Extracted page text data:
**********
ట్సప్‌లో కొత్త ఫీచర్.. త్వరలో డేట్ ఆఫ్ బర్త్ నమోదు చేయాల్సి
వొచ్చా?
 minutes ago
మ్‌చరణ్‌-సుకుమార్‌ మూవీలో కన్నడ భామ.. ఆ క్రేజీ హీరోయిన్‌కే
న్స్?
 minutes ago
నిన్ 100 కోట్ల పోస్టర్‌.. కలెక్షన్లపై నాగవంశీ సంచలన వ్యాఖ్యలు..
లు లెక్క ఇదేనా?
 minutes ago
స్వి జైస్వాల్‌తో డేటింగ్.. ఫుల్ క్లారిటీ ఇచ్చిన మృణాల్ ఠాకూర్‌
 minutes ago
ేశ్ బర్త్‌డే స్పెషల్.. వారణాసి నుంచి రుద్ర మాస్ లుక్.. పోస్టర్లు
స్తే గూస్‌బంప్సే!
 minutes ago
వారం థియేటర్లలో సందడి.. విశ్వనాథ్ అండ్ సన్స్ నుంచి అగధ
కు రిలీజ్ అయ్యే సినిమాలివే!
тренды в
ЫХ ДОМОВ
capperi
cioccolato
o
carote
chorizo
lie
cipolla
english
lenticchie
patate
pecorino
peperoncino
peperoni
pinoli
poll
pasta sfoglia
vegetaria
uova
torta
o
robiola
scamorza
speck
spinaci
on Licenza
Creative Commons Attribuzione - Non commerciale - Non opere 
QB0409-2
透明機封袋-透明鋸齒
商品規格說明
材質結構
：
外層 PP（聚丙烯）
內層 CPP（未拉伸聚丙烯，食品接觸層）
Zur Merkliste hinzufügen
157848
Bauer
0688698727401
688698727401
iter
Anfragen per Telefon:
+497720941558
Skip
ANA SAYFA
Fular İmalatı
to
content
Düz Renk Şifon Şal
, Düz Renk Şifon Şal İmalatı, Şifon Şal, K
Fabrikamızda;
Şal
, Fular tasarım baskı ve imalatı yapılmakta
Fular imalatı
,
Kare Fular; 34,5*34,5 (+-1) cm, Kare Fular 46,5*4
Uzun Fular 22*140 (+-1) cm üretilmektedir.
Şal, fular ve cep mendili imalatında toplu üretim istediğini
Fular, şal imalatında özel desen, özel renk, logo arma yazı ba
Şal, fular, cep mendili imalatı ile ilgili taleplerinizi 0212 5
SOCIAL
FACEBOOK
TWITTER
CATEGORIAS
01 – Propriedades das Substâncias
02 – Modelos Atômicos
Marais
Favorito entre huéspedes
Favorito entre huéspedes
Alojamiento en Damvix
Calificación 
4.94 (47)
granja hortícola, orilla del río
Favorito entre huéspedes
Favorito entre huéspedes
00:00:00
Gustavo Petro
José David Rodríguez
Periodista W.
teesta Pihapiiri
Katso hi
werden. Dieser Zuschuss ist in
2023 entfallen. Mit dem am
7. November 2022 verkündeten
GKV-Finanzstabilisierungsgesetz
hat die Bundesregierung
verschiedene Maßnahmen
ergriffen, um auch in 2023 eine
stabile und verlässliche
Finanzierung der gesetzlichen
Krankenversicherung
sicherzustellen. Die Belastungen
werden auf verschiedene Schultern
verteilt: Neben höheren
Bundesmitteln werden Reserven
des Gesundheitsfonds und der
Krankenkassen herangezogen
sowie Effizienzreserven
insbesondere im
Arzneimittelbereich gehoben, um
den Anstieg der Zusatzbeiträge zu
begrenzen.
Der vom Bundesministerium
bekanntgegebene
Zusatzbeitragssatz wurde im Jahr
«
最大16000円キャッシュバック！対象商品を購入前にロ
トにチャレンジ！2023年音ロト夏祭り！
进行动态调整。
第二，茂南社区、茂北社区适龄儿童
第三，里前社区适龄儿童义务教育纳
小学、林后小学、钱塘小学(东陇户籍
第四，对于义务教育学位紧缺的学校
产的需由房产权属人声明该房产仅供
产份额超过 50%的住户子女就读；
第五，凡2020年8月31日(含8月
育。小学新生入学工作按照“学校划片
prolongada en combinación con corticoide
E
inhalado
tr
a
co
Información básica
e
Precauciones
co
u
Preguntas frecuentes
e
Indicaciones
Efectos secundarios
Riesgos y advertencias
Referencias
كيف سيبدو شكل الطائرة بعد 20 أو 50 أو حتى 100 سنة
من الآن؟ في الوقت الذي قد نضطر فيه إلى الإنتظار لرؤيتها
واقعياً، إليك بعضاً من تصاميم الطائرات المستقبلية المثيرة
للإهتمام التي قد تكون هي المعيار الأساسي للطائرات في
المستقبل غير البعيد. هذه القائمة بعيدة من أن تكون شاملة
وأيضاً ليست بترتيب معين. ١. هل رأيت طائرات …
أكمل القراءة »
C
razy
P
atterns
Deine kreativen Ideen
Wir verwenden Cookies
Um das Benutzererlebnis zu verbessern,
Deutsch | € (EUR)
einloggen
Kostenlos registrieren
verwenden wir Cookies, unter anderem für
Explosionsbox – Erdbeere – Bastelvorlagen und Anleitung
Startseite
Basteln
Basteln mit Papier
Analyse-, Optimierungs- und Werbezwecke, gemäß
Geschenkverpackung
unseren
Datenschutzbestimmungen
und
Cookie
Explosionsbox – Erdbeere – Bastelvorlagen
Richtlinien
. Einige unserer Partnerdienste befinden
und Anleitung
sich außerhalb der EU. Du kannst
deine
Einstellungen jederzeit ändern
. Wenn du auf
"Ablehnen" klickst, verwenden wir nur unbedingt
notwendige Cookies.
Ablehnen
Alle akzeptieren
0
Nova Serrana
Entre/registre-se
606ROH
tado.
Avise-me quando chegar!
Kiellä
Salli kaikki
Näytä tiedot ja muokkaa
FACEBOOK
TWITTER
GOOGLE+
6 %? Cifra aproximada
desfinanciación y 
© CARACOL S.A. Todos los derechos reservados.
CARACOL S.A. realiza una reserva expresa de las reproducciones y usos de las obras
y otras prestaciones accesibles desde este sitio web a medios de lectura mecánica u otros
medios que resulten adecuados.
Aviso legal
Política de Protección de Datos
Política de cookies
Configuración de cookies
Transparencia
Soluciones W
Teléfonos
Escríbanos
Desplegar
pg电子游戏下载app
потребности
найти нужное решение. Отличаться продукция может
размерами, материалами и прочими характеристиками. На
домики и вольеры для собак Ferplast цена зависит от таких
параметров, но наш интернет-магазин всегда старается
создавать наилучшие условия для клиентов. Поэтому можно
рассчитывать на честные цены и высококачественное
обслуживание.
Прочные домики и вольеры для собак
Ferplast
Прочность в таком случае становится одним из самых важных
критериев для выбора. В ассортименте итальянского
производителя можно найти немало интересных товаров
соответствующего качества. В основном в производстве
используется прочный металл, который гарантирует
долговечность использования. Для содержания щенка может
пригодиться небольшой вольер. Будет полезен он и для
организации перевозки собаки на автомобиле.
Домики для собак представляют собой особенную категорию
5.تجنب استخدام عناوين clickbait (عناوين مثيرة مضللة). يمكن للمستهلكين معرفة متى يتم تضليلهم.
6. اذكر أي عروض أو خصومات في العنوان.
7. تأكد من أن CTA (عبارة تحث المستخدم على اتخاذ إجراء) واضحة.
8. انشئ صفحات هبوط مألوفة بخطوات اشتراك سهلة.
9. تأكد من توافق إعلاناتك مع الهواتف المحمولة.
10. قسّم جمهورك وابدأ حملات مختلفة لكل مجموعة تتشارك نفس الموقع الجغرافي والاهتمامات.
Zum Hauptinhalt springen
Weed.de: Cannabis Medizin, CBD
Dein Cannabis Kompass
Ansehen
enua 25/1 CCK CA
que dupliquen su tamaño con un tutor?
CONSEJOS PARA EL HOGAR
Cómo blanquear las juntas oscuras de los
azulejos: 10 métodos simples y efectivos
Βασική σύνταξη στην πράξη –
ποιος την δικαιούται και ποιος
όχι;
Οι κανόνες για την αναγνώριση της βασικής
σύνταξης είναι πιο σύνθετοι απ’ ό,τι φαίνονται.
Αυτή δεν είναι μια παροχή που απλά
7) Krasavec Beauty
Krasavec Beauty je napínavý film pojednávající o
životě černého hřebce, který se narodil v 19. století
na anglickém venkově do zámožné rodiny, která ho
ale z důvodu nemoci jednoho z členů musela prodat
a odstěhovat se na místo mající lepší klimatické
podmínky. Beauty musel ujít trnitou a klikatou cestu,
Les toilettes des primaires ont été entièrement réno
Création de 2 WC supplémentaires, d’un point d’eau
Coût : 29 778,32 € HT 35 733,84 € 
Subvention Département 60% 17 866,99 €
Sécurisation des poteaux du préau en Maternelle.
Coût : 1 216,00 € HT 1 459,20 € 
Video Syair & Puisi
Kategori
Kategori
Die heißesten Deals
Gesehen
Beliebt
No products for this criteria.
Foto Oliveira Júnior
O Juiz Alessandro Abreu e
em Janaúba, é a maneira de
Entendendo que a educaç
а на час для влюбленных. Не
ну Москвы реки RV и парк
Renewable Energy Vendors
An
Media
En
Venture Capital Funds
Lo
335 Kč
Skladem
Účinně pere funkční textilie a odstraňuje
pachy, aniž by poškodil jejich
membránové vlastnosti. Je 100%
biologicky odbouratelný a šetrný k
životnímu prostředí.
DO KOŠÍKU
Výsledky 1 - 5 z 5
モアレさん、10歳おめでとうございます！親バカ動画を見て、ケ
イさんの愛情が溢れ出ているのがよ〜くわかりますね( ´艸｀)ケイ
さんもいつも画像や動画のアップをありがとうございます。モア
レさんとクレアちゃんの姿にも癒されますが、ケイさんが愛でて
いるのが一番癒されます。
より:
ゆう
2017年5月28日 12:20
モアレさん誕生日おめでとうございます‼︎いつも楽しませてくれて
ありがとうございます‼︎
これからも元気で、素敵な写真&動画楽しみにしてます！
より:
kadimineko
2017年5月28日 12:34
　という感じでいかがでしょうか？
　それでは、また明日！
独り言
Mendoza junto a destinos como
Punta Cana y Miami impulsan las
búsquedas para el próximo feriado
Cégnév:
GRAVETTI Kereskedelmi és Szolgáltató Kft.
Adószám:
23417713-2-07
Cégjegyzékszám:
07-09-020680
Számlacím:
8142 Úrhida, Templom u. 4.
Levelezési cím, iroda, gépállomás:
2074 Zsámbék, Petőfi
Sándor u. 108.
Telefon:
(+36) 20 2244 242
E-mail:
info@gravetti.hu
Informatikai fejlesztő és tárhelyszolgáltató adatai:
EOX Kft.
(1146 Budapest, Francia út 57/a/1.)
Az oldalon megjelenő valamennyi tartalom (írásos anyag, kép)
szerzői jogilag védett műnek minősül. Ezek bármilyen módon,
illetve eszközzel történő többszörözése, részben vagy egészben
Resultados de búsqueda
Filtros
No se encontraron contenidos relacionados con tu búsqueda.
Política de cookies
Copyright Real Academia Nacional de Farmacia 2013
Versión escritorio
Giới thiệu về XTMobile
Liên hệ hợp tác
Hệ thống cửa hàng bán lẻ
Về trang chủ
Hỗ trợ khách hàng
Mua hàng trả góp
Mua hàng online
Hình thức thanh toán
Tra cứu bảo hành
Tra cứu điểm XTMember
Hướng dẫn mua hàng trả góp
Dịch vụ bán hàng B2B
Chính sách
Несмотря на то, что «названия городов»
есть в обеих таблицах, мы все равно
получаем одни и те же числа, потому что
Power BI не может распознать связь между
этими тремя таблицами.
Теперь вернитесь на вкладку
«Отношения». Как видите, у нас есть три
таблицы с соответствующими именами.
**********
Exercise instructions: Please copy the lines in the records above between the one holding "وأيضاً ليست بترتيب معين. ١. هل رأيت طائرات …" and the one holding "6. اذكر أي عروض أو خصومات في العنوان.", inclusive, exactly and with no other line.

The completed task:
وأيضاً ليست بترتيب معين. ١. هل رأيت طائرات …
أكمل القراءة »
C
razy
P
atterns
Deine kreativen Ideen
Wir verwenden Cookies
Um das Benutzererlebnis zu verbessern,
Deutsch | € (EUR)
einloggen
Kostenlos registrieren
verwenden wir Cookies, unter anderem für
Explosionsbox – Erdbeere – Bastelvorlagen und Anleitung
Startseite
Basteln
Basteln mit Papier
Analyse-, Optimierungs- und Werbezwecke, gemäß
Geschenkverpackung
unseren
Datenschutzbestimmungen
und
Cookie
Explosionsbox – Erdbeere – Bastelvorlagen
Richtlinien
. Einige unserer Partnerdienste befinden
und Anleitung
sich außerhalb der EU. Du kannst
deine
Einstellungen jederzeit ändern
. Wenn du auf
"Ablehnen" klickst, verwenden wir nur unbedingt
notwendige Cookies.
Ablehnen
Alle akzeptieren
0
Nova Serrana
Entre/registre-se
606ROH
tado.
Avise-me quando chegar!
Kiellä
Salli kaikki
Näytä tiedot ja muokkaa
FACEBOOK
TWITTER
GOOGLE+
6 %? Cifra aproximada
desfinanciación y 
© CARACOL S.A. Todos los derechos reservados.
CARACOL S.A. realiza una reserva expresa de las reproducciones y usos de las obras
y otras prestaciones accesibles desde este sitio web a medios de lectura mecánica u otros
medios que resulten adecuados.
Aviso legal
Política de Protección de Datos
Política de cookies
Configuración de cookies
Transparencia
Soluciones W
Teléfonos
Escríbanos
Desplegar
pg电子游戏下载app
потребности
найти нужное решение. Отличаться продукция может
размерами, материалами и прочими характеристиками. На
домики и вольеры для собак Ferplast цена зависит от таких
параметров, но наш интернет-магазин всегда старается
создавать наилучшие условия для клиентов. Поэтому можно
рассчитывать на честные цены и высококачественное
обслуживание.
Прочные домики и вольеры для собак
Ferplast
Прочность в таком случае становится одним из самых важных
критериев для выбора. В ассортименте итальянского
производителя можно найти немало интересных товаров
соответствующего качества. В основном в производстве
используется прочный металл, который гарантирует
долговечность использования. Для содержания щенка может
пригодиться небольшой вольер. Будет полезен он и для
организации перевозки собаки на автомобиле.
Домики для собак представляют собой особенную категорию
5.تجنب استخدام عناوين clickbait (عناوين مثيرة مضللة). يمكن للمستهلكين معرفة متى يتم تضليلهم.
6. اذكر أي عروض أو خصومات في العنوان.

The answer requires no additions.